Tsai Ming-liang in North America

Lee Kang-sheng in Tsai Ming-Liang’s Goodbye, Dragon Inn (2003)

Tsai Ming-liang’s new film, Back Home, will premiere out of competition in Venice before screening at the New York Film Festival. Running just over an hour, Back Home is a documentary portrait of Anong Houngheuangsy as he goes about his daily life in his village in Laos. He was living in Thailand when Tsai cast him as Non in Days (2020), a lingering meditation on an encounter in Taiwan between Non and Kang, the wandering character Lee Kang-sheng has portrayed in one form or another in every one of Tsai’s features since first appearing in Rebels of the Neon God (1992).

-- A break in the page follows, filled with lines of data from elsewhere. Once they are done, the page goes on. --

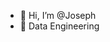- 👋 Hi, I’m @Joseph
- 👀 Data Engineering

<!---
Josepht7979/Josepht7979 is a ✨ special ✨ repository because its `README.md` (this file) appears on your GitHub profile.
You can click the Preview link to take a look at your changes.
--->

Before he heads to Venice, where a new restoration of Vive l’amour (1994) will premiere in the Venice Classics program, Tsai has set out on a tour of North America. Last week in Los Angeles, he presented the Walker series of films in which Lee, wearing a Buddhist monk’s saffron robe, moves through public spaces at an almost imperceptible pace. Tsai will take part in Q&As during series rolling out in Mexico City (Wednesday through August 19), Berkeley (Thursday through August 31), and Austin (August 21 through 24).

The Berkeley Art Museum and Pacific Film Archive will take the deepest dive, presenting not only work by Tsai—including Days, Rebels, Vive l’amour, The Hole (1998), and Stray Dogs (2013)—but also two films seen playing in two of his features. In What Time Is It There? (2001), Kang, working his way through a severe bout of Francophilia, spends an evening alone watching François Truffaut’s The 400 Blows (1959) on television, and later, the woman he’s longing for has a chance encounter with Jean-Pierre Léaud in a Parisian cemetery. King Hu’s wuxia classic Dragon Inn (1967) is the movie being projected at the Fu-Ho Da Xi-yuan—the “Lucky Together Grand Theater”—on the night before it closes in Goodbye, Dragon Inn (2003).

Aliza Ma, writing for Metrograph Journal, notes that for Tsai, “whose childhood recollections of going to the cinema with his grandparents are among his most cherished—they form a substratum of memories that has informed his filmmaking from the start—Goodbye, Dragon Inn is a sui generis act of worship for his medium . . . Without any didactic explanation and with minimal dialogue, Goodbye, Dragon Inn shows us how public spaces of film-watching become inevitably imbued with private emotions.”